═══ Предложенный отрывок ═══
В поэзии утонченность мнимая и действительная также имеют множество проявлений. Тут и кокетство, и жеманство, тут и гладкопись, тут и теория подтекста с ее намеками на то, чего не ведает никто. Однако не призываю к прямолинейности и неряшливости. Неряшливость – тоя-ее одна из форм мнимой утонченности, вернее, избалованности. В стихах не должно чувствоваться труда. Чем больше работаешь над стихом, тем меньше в нем заметен труд, а утонченность и прилизанность его обнаруживают.

ЭМОЦИЯ

Эмоция – это почва, из которой прорастает древо поэзии, ее мысли и образы. Возможно также, что вначале придет мысль, но она, чтобы стать поэтичной, должна вызвать эмоции, выкупаться в них, сродниться с ними, конкретизироваться и трансформироваться в чувстве. Если же пришедшую мысль просто зарифмовать, получится то, что мы называем риторикой.

Одна и та же мысль в одном случае будет поэтичной, в другом может оказаться скучной прозой. Если бы Маяковский начал утверждать, что Земля – шар, это было бы типичной риторикой, но известную истину он сумел эмоционально конкретизировать применительно к случаю и извлечь из нее поэтический эффект:

Можно убедиться,

что земля поката,

Сядь на свои ягодицы

и катись.
═══
## [Пункт задания]
Выпишите из отрывка о поэзии все проявления утонченности, перечисленные в предложении, которое начинается словами «Тут и кокетство».
═══ Выдержки из данных ═══
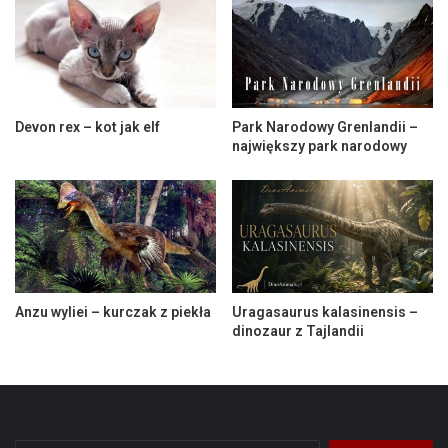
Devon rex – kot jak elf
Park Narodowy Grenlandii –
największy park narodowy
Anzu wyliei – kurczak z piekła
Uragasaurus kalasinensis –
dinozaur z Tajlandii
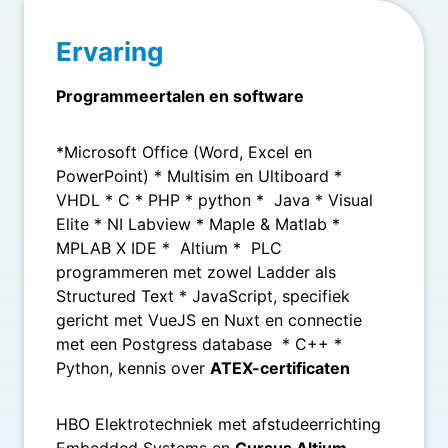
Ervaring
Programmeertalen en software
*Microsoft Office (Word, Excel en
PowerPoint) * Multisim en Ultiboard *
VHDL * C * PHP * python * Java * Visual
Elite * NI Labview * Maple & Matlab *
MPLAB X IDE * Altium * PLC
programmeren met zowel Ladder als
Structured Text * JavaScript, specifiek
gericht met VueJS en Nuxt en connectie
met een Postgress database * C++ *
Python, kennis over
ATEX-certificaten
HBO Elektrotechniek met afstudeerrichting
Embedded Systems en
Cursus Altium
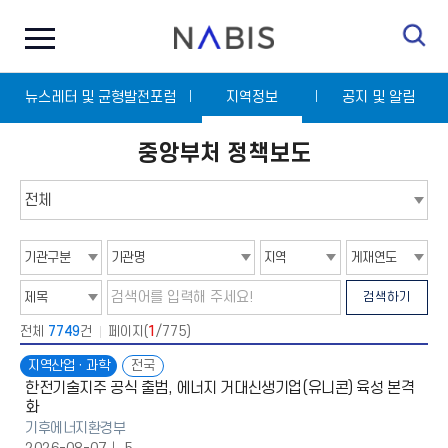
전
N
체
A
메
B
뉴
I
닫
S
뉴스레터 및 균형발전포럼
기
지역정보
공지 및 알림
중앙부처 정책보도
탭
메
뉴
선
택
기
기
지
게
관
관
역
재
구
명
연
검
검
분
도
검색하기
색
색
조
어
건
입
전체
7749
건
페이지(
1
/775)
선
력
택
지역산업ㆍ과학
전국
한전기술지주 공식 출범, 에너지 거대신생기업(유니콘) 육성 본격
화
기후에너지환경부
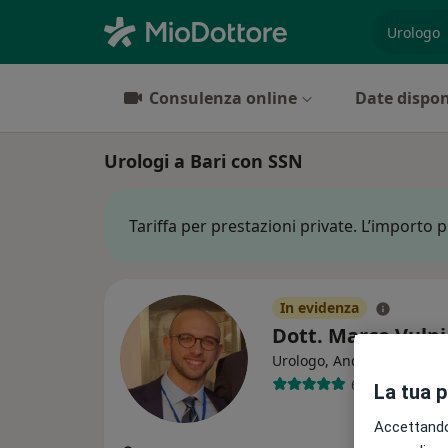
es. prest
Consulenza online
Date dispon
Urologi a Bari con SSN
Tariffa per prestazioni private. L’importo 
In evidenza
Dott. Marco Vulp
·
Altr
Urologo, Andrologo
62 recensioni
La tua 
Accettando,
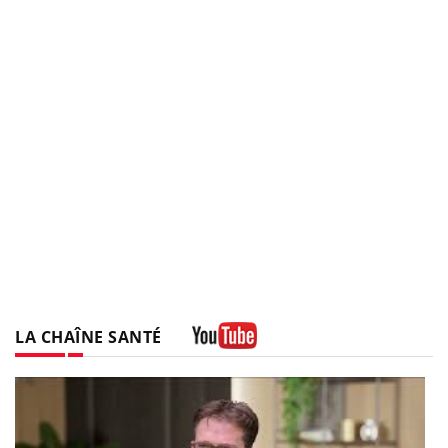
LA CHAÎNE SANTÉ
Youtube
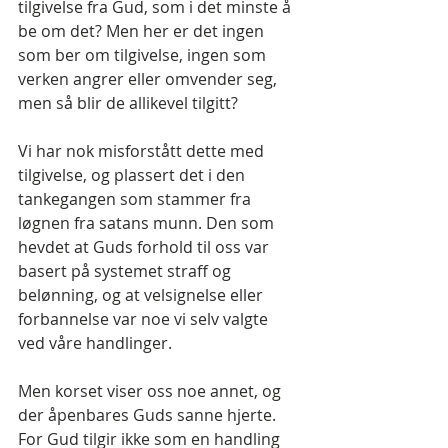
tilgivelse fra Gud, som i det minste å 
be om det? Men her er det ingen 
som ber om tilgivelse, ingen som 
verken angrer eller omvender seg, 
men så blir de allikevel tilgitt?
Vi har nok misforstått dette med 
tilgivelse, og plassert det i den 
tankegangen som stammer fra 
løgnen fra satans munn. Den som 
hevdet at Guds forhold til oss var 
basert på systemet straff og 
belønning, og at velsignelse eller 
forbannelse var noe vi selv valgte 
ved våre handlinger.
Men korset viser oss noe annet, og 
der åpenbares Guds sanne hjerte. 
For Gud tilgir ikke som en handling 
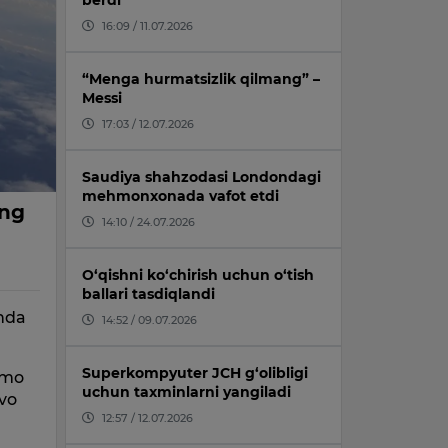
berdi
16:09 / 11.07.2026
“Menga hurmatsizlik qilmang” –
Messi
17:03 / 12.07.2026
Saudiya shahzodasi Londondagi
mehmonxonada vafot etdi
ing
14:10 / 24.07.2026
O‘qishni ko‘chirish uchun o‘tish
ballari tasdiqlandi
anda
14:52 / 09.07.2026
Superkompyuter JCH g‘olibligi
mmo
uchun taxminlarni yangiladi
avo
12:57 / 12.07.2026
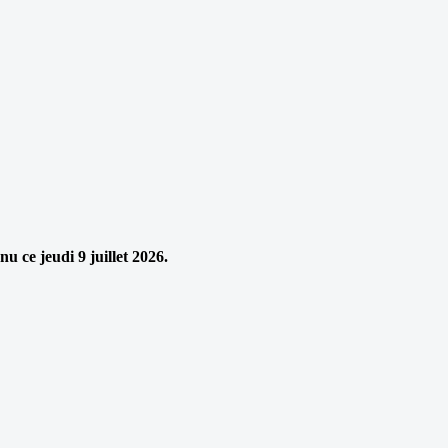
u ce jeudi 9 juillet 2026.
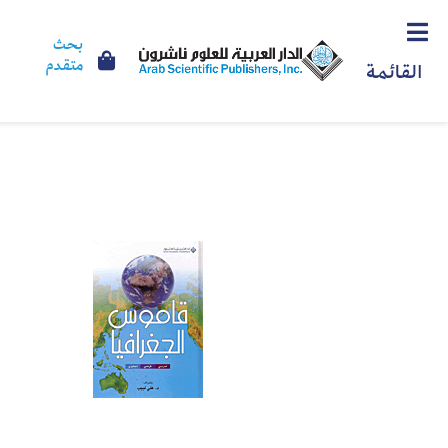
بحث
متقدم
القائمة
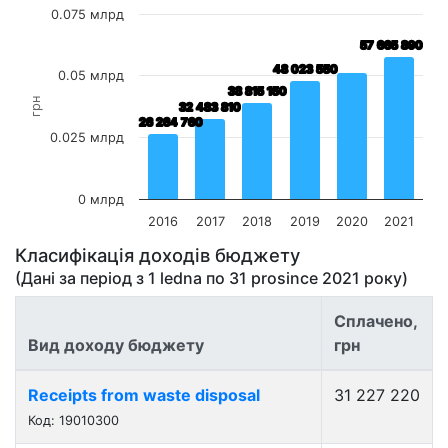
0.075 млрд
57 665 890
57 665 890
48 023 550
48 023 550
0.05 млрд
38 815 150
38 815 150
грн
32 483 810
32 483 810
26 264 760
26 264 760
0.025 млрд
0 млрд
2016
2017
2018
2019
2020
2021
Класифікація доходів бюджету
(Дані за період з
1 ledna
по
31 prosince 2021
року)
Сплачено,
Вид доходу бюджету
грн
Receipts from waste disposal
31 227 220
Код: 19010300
═══
## [Решение задания]
кокетство, жеманство, гладкопись, теория подтекста